Stored items:
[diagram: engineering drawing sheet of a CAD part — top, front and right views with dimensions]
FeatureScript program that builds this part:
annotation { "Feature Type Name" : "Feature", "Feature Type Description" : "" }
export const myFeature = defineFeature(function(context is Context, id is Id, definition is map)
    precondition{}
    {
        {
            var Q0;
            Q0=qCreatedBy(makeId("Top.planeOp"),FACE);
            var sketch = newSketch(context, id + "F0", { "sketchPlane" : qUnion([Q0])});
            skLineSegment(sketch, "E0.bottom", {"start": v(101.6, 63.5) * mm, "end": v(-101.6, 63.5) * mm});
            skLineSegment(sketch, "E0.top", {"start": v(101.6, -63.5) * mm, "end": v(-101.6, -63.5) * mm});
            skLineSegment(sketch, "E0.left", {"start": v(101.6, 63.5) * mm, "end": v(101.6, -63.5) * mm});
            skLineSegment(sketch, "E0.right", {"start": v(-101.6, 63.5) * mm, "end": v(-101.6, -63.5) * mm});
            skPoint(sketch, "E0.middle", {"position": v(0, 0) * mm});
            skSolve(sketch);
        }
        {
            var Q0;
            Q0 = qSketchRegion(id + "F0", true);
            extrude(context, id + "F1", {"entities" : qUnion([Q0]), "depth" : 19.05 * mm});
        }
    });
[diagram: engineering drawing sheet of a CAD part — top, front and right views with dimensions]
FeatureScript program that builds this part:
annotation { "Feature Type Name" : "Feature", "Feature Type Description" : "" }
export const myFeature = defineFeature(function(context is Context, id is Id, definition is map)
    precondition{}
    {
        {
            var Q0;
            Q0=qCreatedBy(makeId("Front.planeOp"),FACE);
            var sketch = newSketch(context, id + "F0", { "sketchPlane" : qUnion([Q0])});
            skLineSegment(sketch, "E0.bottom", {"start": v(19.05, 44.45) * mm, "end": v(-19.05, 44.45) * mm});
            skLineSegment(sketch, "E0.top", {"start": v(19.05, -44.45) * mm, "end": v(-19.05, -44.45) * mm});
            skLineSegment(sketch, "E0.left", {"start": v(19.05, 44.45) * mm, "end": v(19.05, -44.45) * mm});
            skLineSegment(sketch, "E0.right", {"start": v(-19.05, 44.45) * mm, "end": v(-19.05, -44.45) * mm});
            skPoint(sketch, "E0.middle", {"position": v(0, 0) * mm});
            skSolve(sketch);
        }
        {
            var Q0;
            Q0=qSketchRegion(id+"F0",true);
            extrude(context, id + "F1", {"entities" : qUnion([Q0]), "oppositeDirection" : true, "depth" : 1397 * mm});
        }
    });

# Short problem
Rewrite the entries from their start through the line containing "Q0 = qSketchRegion(id", with that line included, and put "Right.planeOp" in place of "Top.planeOp". Leave everything else in those lines unchanged.

# Exercise output
[diagram: engineering drawing sheet of a CAD part — top, front and right views with dimensions]
FeatureScript program that builds this part:
annotation { "Feature Type Name" : "Feature", "Feature Type Description" : "" }
export const myFeature = defineFeature(function(context is Context, id is Id, definition is map)
    precondition{}
    {
        {
            var Q0;
            Q0=qCreatedBy(makeId("Right.planeOp"),FACE);
            var sketch = newSketch(context, id + "F0", { "sketchPlane" : qUnion([Q0])});
            skLineSegment(sketch, "E0.bottom", {"start": v(101.6, 63.5) * mm, "end": v(-101.6, 63.5) * mm});
            skLineSegment(sketch, "E0.top", {"start": v(101.6, -63.5) * mm, "end": v(-101.6, -63.5) * mm});
            skLineSegment(sketch, "E0.left", {"start": v(101.6, 63.5) * mm, "end": v(101.6, -63.5) * mm});
            skLineSegment(sketch, "E0.right", {"start": v(-101.6, 63.5) * mm, "end": v(-101.6, -63.5) * mm});
            skPoint(sketch, "E0.middle", {"position": v(0, 0) * mm});
            skSolve(sketch);
        }
        {
            var Q0;
            Q0 = qSketchRegion(id + "F0", true);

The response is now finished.